Detection of atrial arrhythmia in superconducting quantum interference device magnetocardiography; preliminary result of a totally-noninvasive localization method for atrial current mapping

Abstract

Map-guided surgery is the goal for treatment of atrial fibrillation (AF), because it minimizes unnecessary incisions or procedures. We propose a totally-noninvasive and even non-contact method to detect atrial arrhythmia with a superconducting quantum interference device magnetocardiography (MCG) system, and report the first clinical application case of MCG map-guided AF surgery. To detect weak atrial excitation, we utilized a high sensitive 64-channel MCG system measuring tangential magnetic field components, which is known to be more sensitive to a deeper current source. We measured the MCG signals from eight patients with chronic AF. Then, we separated the f-wave from the other components by using independent component analysis.
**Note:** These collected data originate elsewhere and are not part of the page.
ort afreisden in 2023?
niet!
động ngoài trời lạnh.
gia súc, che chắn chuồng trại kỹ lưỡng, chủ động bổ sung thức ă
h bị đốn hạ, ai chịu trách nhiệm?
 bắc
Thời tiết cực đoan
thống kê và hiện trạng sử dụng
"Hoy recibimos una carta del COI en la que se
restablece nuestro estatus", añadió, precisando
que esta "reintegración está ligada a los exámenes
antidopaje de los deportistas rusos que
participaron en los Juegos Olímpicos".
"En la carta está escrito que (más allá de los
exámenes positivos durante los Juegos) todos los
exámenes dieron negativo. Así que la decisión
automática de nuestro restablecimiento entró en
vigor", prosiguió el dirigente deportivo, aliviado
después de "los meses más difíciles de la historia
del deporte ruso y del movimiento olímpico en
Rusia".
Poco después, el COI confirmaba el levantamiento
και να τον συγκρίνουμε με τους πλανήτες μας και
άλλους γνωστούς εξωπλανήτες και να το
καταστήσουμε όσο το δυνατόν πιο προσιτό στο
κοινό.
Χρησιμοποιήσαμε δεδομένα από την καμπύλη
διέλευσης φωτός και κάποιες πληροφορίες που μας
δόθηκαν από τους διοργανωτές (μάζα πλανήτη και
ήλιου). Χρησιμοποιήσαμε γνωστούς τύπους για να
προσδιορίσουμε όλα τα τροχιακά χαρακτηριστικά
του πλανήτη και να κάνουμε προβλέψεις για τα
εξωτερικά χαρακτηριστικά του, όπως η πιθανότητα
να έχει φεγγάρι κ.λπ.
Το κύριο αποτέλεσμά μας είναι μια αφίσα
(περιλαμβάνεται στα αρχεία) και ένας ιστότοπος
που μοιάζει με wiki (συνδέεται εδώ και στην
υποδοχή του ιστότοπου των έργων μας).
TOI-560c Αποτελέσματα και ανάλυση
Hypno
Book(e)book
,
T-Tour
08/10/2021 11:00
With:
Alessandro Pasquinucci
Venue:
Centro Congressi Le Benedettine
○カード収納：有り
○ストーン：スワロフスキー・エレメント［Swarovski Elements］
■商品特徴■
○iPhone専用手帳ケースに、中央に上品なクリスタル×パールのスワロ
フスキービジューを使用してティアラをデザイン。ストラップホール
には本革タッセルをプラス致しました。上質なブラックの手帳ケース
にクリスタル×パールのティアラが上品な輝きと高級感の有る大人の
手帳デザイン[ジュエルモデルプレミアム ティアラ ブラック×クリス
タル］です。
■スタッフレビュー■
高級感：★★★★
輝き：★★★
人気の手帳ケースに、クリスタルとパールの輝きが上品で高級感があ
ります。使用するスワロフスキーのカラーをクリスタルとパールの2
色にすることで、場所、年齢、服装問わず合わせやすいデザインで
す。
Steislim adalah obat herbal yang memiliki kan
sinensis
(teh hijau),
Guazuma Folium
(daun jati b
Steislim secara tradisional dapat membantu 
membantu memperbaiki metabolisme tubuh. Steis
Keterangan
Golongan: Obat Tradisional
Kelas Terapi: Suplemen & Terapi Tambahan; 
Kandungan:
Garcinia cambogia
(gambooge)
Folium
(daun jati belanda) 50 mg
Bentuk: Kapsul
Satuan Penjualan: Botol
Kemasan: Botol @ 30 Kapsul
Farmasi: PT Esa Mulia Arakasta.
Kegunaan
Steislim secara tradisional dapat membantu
The extracted f-wave caused by reentrant myocardial excitation was three-dimensionally localized on the mesh model of a human heart by a novel beamformer technique having a surface action potential activity as its filter output. We localized the abnormal stimulation source of an atrial arrhythmia non-invasively and visualized the current source distribution corresponding to the atrial excitation successfully on the three-dimensional atrial surface, which was separated from the ventricular excitation. Using this atrial mapping, we underwent minimal AF surgery in three patients and converted their AF to sinus rhythm successfully.